## AVAILABLE DATA
+++++

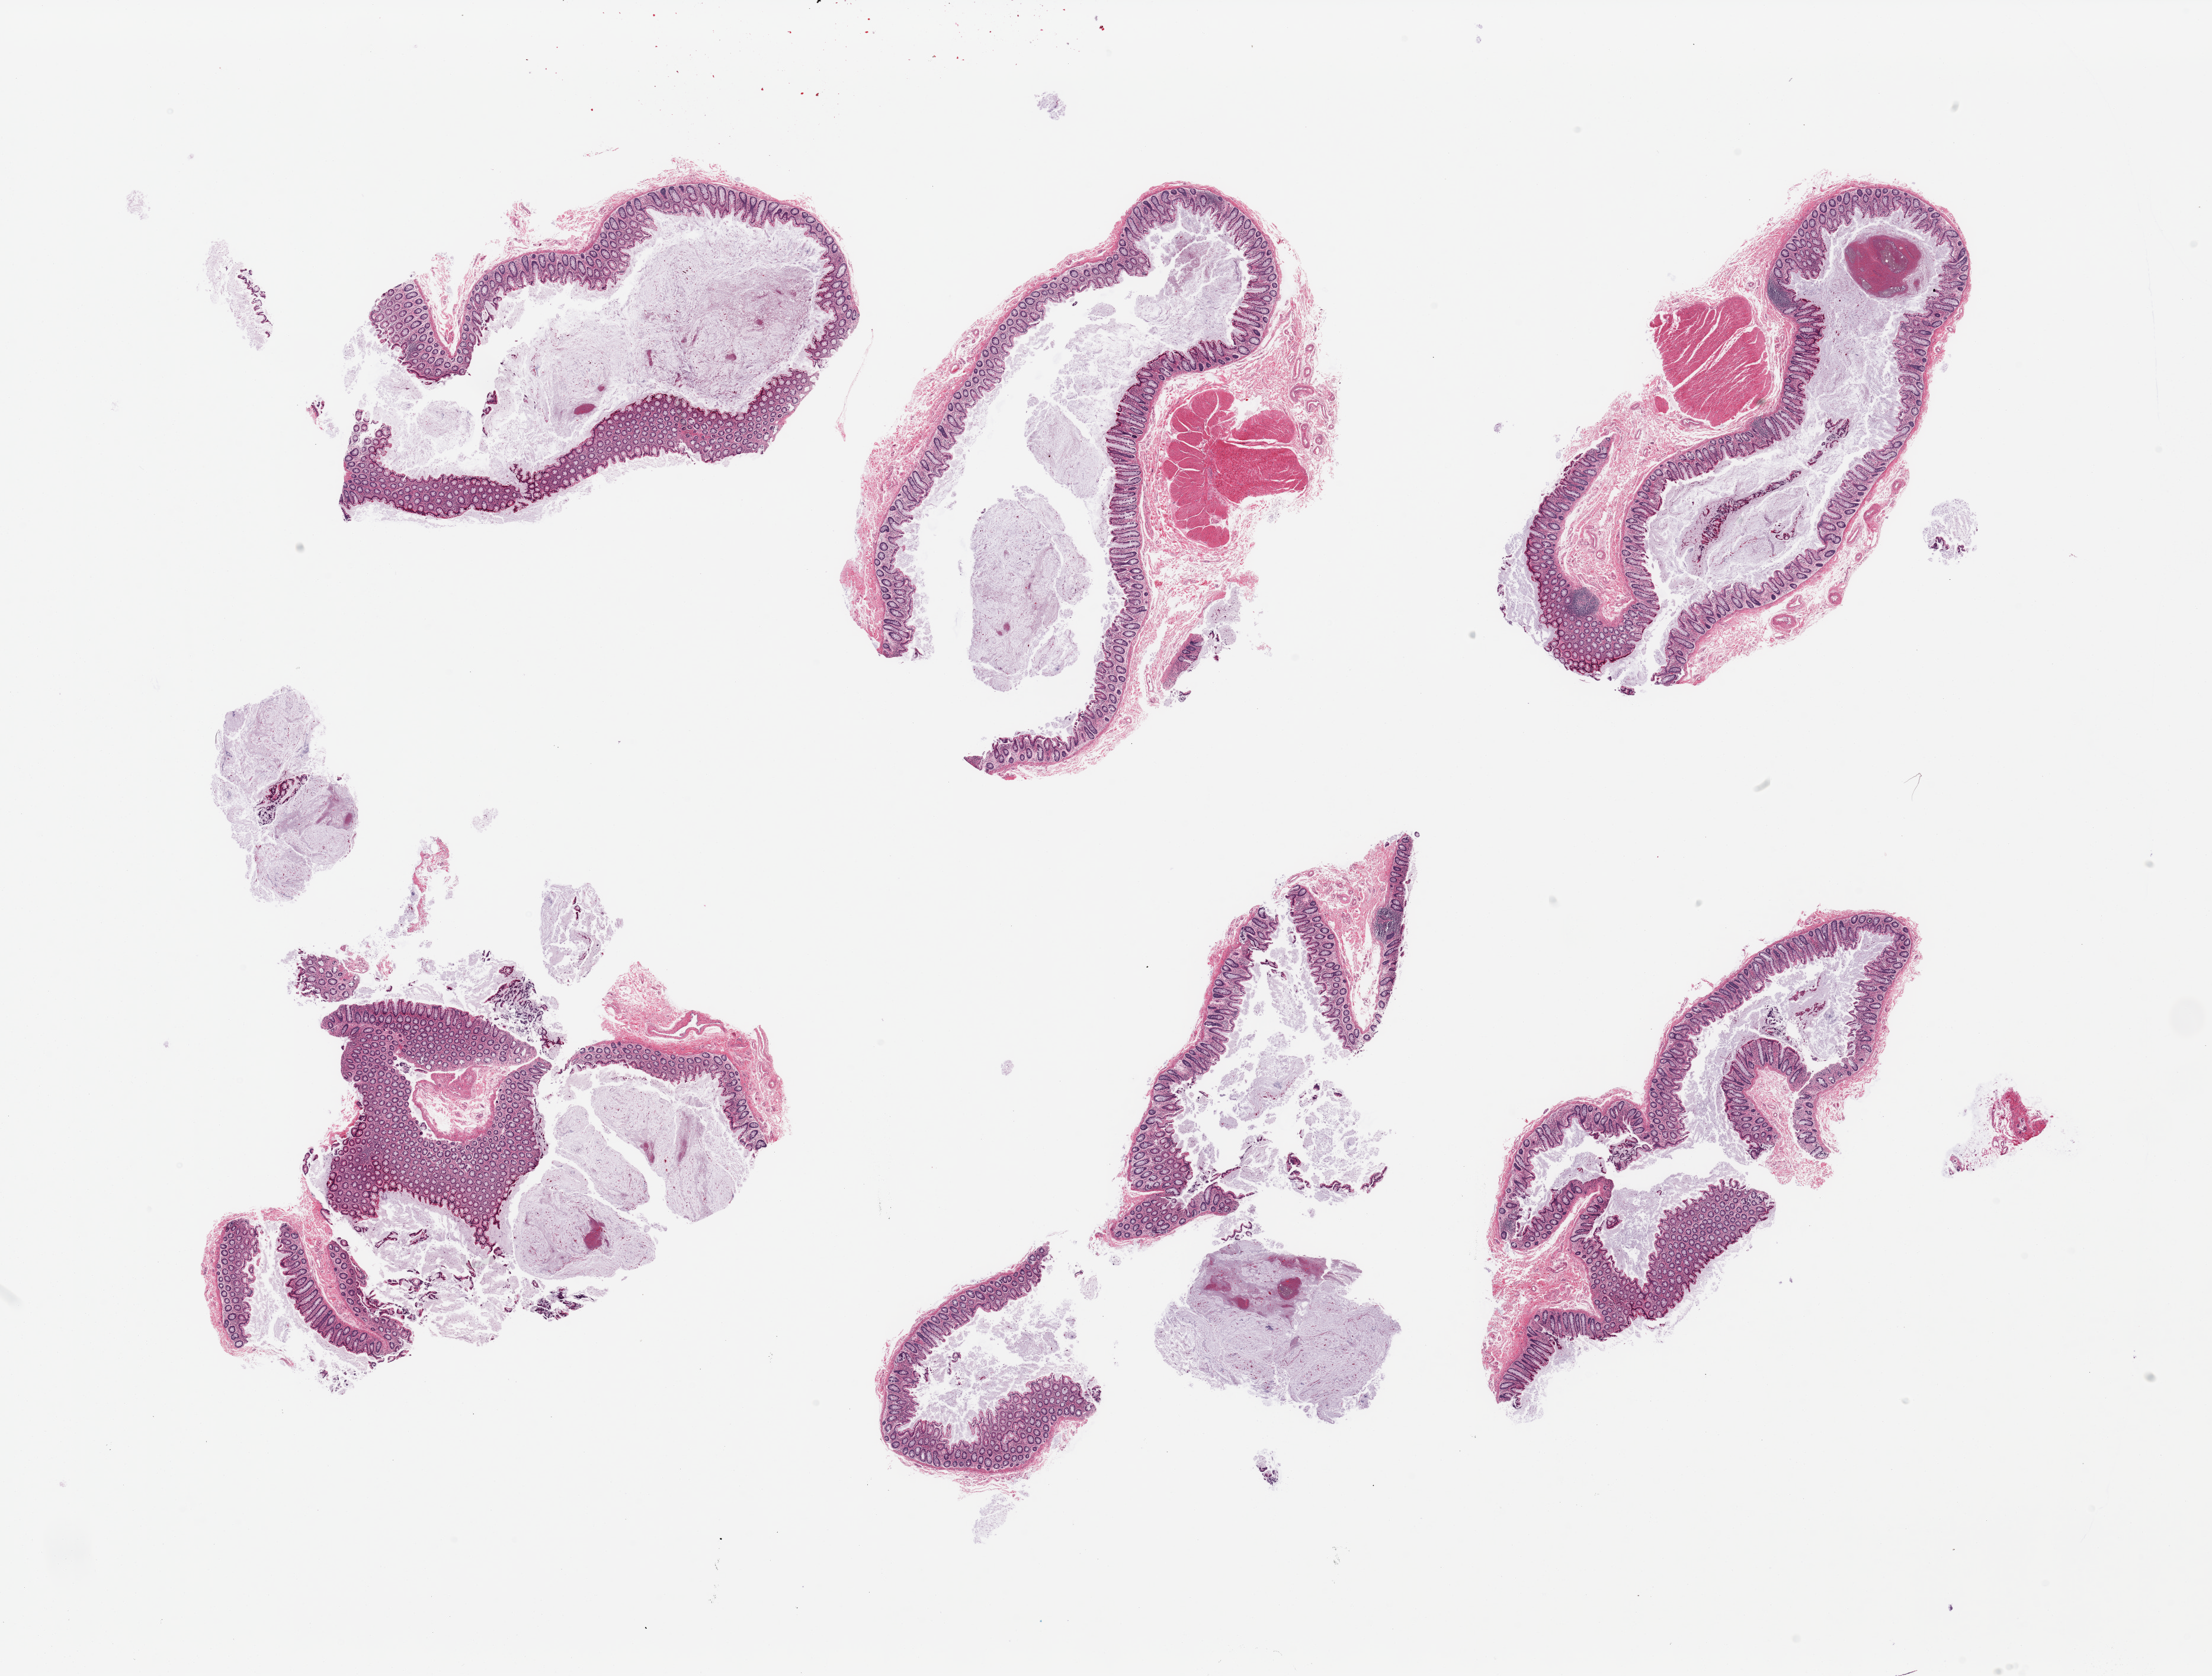
H&E whole-slide image, low-resolution overview of the scanned area, about 29.5 x 22.4 mm (slide scanned at 20x), PAXgene-fixed paraffin-embedded (PFPE) section, sampled site (target tissue): ileum, tissue donor sample. Donor: female.
Pathologist's review note for this sample: 6 pieces; colon not ileum.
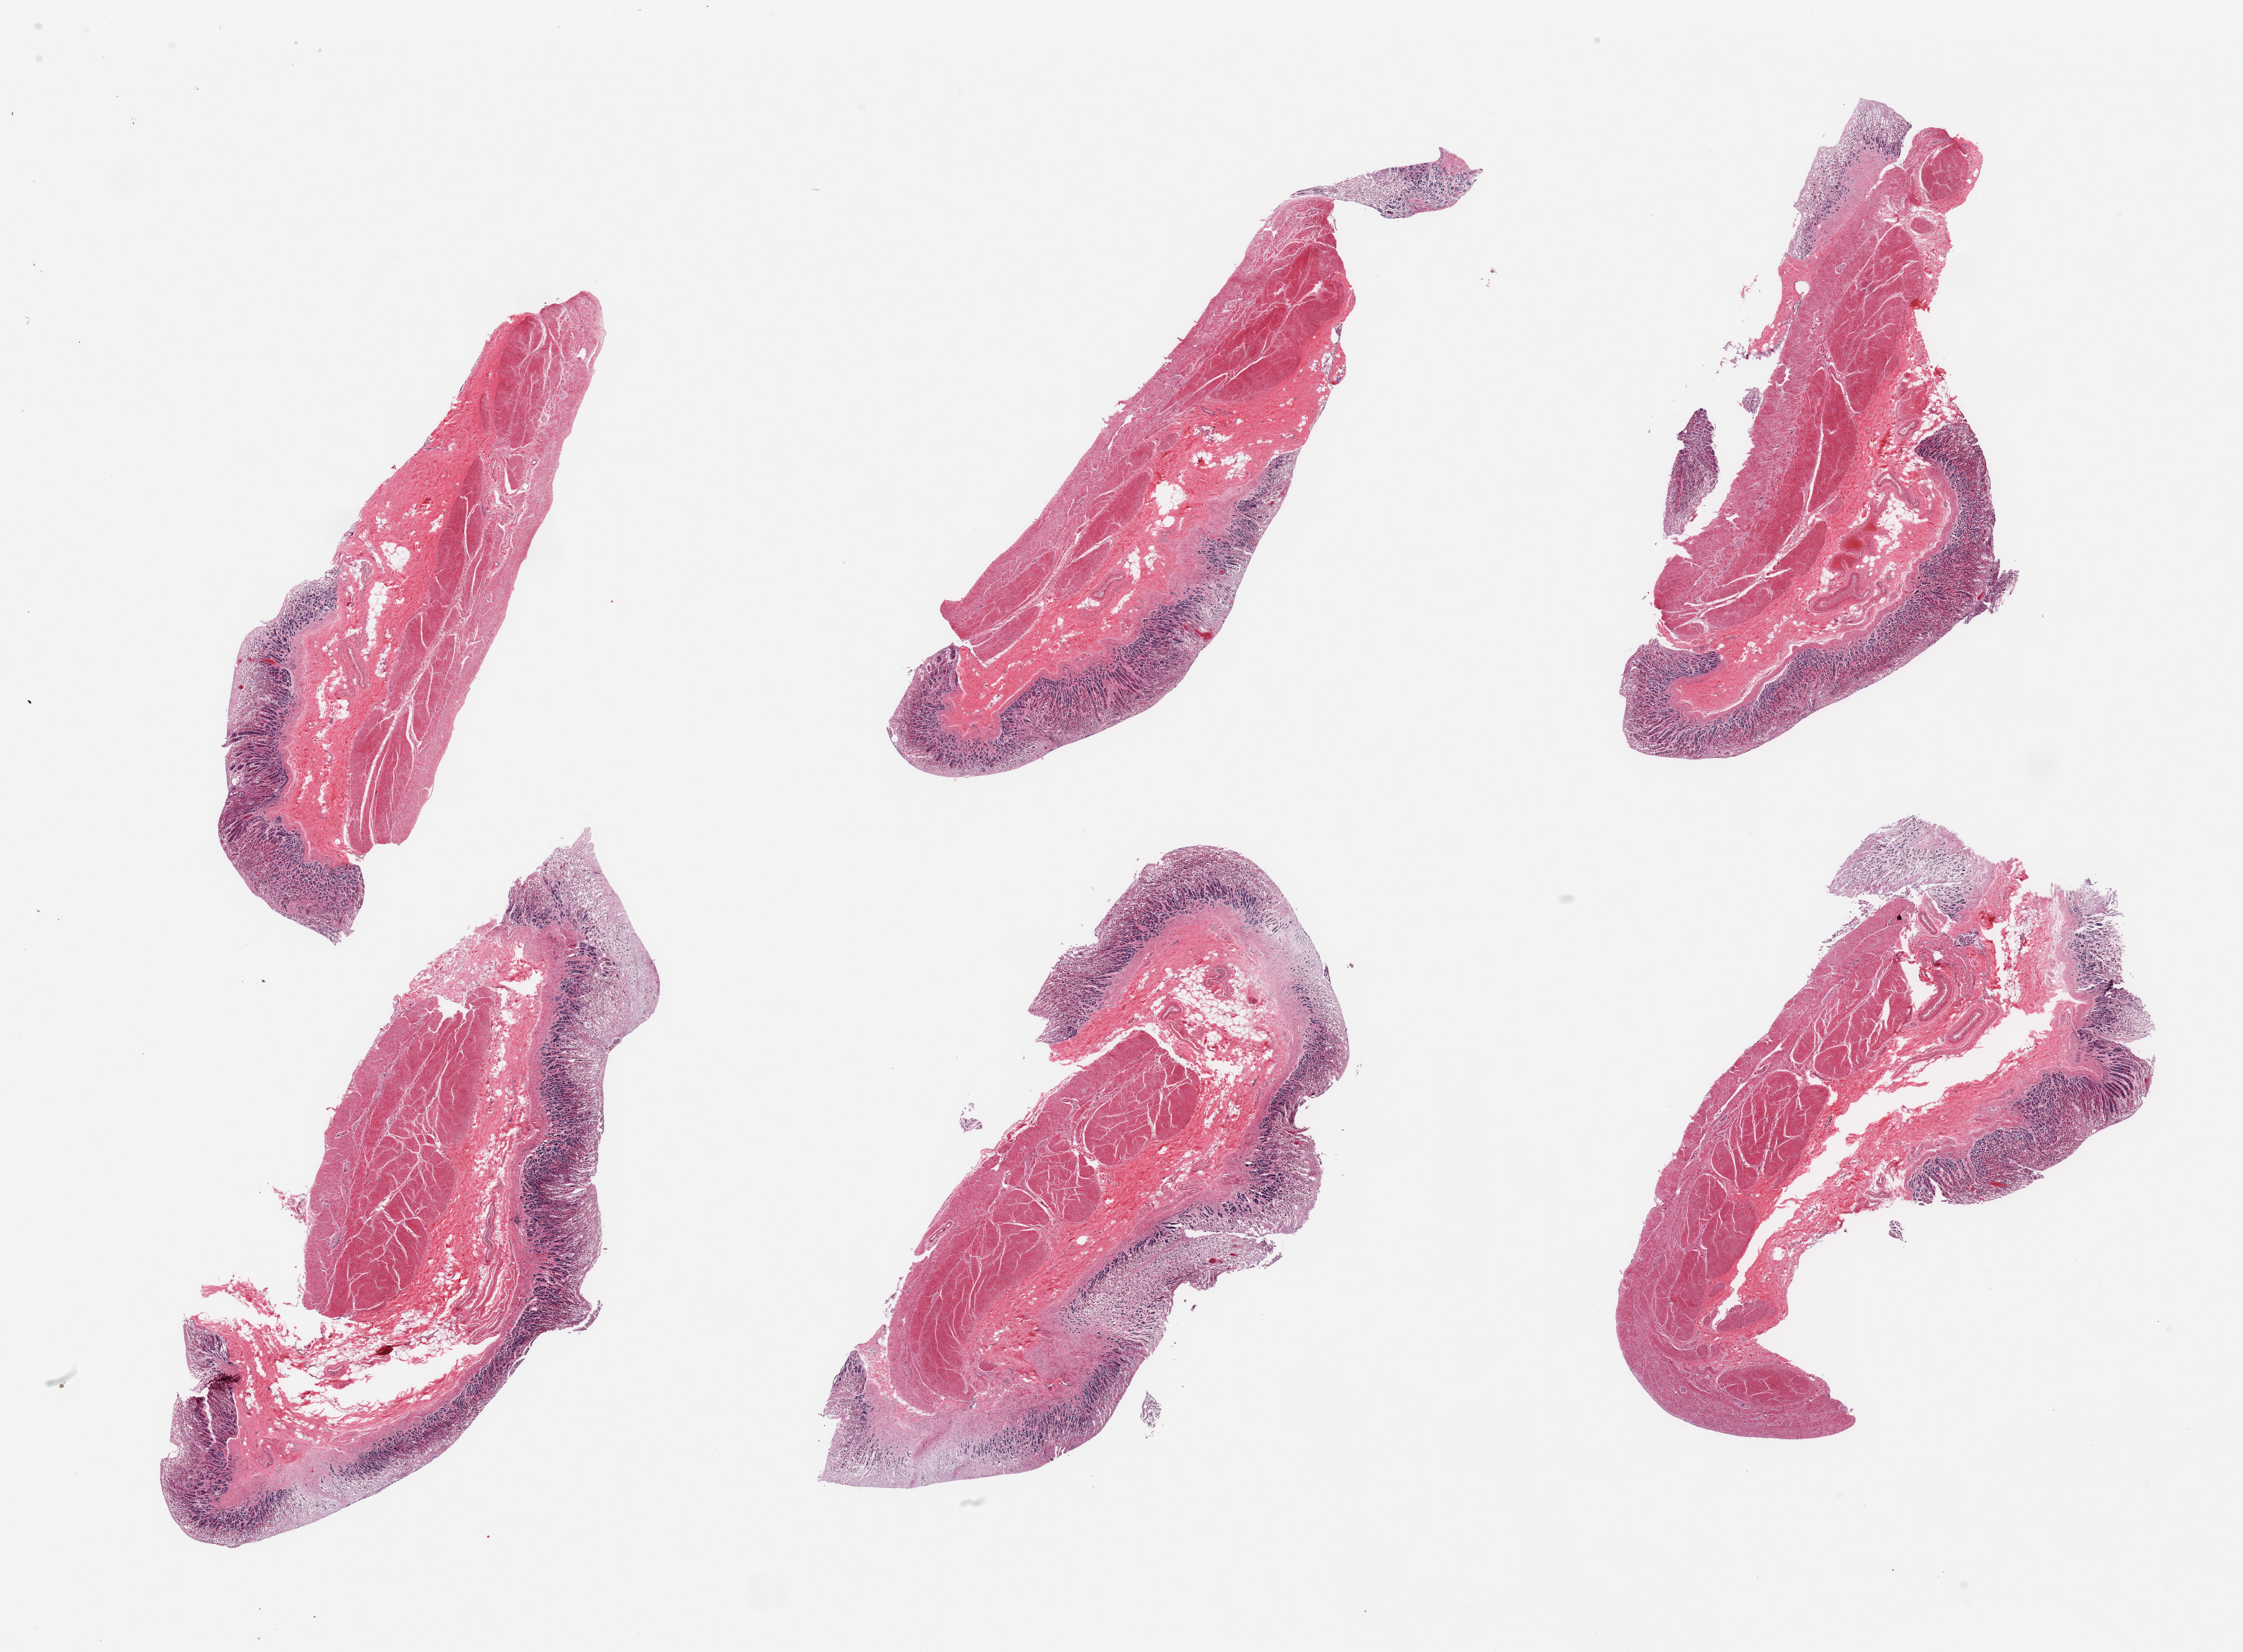
H&E whole-slide image, brightfield — a low-resolution overview of the entire scanned area, about 28.5 x 21.0 mm, PAXgene-fixed paraffin-embedded (PFPE) section, section of stomach (target tissue), tissue donor sample. Female donor.
Pathologist's review note for this sample: 6 pieces; glands in varying states of autolysis.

+++++

## PROBLEM DESCRIPTION
Your answer should reproduce each line of the listing that holds the word "note".

## RESULT FOR THIS TASK
Pathologist's review note for this sample: 6 pieces; colon not ileum.
Pathologist's review note for this sample: 6 pieces; glands in varying states of autolysis.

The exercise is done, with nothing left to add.